England recall Jennings for Pakistan finale as Stoneman dropped

LONDON - England have recalled Keaton Jennings in place of struggling opener Mark Stoneman for the second Test against Pakistan at Headingley starting on Friday.

That was the only change to a 12-man squad announced by the England and Wales Cricket Board on Monday after Pakistan went 1-0 up in this two-match series with an emphatic nine-wicket win completed inside four days at Lord's. Stoneman, who has been short of runs for Surrey so far this season, managed just 13 in total in his two innings during the first Test.

Jennings averaged a lowly 24.50 following the last of his six Tests -- against his native South Africa at Old Trafford in August last year, after which he was replaced by Stoneman. But the 25-year-old Jennings has made a strong start to the first-class County Championship, with two hundreds for new side Lancashire, the club he joined from Durham.

Jennings, whose father Ray kept wicket for South Africa in their years of apartheid-enforced isolation from official international cricket, but whose mother is English, currently averages nearly 44 in first-class matches for the Red Rose.

National selector Ed Smith, for whom the Lord's Test was his first game in charge, said: "Keaton Jennings showed a strong temperament in scoring a hundred on his Test match debut against India in December 2016. "Keaton has found good form in county cricket this season, including three centuries in his last seven innings (two in the First Division of the County Championship, one in the Royal London One-Day Cup)."

ENGLAND SQUAD: Alastair Cook (Essex), Keaton Jennings (Lancashire), Joe Root (Yorkshire, capt), Dawid Malan (Middlesex), Jonny Bairstow (Yorkshire, wkt), Ben Stokes (Durham), Jos Buttler (Lancashire), Dominic Bess (Somerset), Chris Woakes (Warwickshire), Stuart Broad (Nottinghamshire), James Anderson (Lancashire), Mark Wood (Durham).

 

England have struggled to find an opening partner for Alastair Cook, their all-time leading Test run-scorer, since former captain Andrew Strauss retired in 2012, with Jennings and Stoneman among 12 batsmen who have taken turns at the top of the order. But Stoneman's alliance with Cook has been, statistically, England's all-time worst Test opening partnership, with the pair averaging under 19 for their first-wicket stands.

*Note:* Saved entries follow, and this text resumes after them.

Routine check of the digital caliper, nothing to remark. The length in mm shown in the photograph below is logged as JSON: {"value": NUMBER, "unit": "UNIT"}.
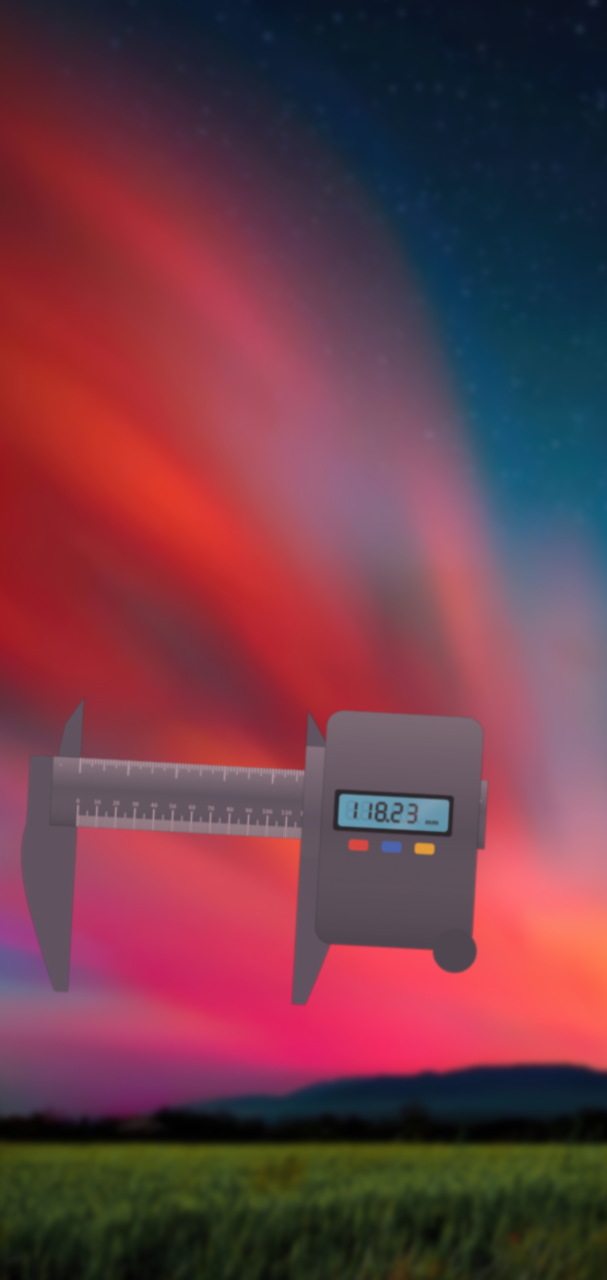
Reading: {"value": 118.23, "unit": "mm"}
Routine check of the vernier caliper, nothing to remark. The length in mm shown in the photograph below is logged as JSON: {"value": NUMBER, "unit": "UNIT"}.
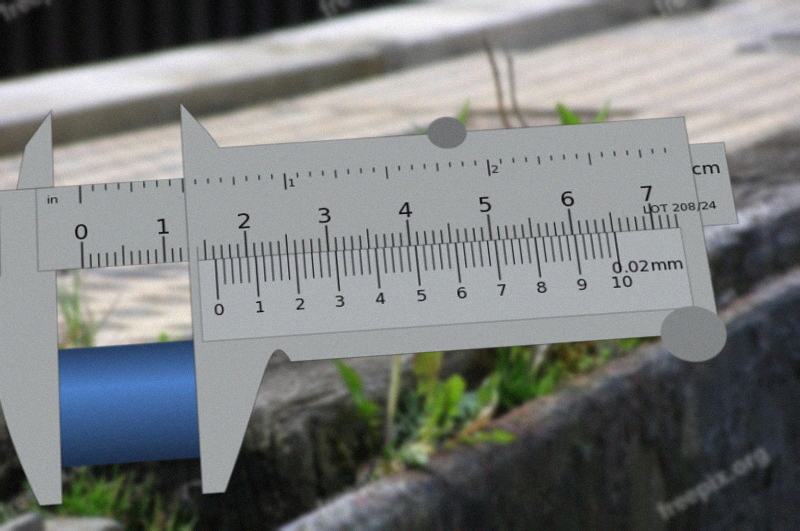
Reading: {"value": 16.2, "unit": "mm"}
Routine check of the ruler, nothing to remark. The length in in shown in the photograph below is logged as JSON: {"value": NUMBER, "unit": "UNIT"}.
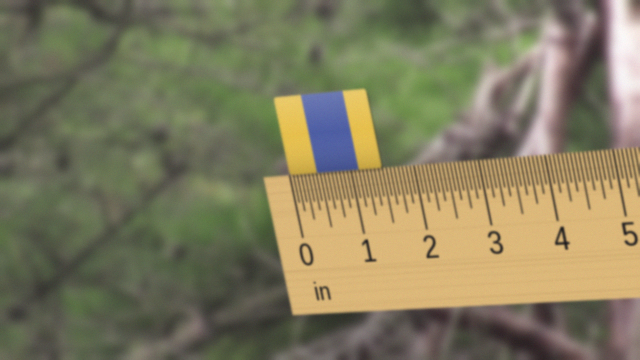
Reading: {"value": 1.5, "unit": "in"}
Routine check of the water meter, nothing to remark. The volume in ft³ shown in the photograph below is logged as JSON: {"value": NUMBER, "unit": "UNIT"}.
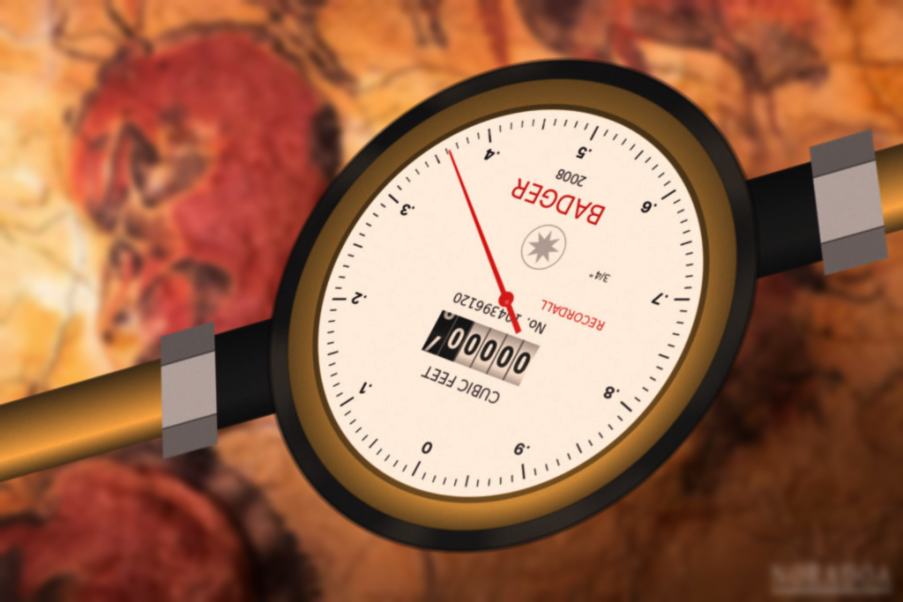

"Mark Stoneman misses out at Emerald Headingley," said Smith. "Mark has experienced a disappointing start to the 2018 season and had a difficult Test match at Lord's," the former England batsman added.

England's overall top-order batting has long been a problem area. They have managed the benchmark total of 400 just five times in 29 Test innings and on four of those occasions have still lost by an innings. England now travel to Headingley, the Yorkshire home ground of captain Joe Root, needing a win to square the series after their humiliating defeat at Lord's meant they had lost six of their last eight Tests.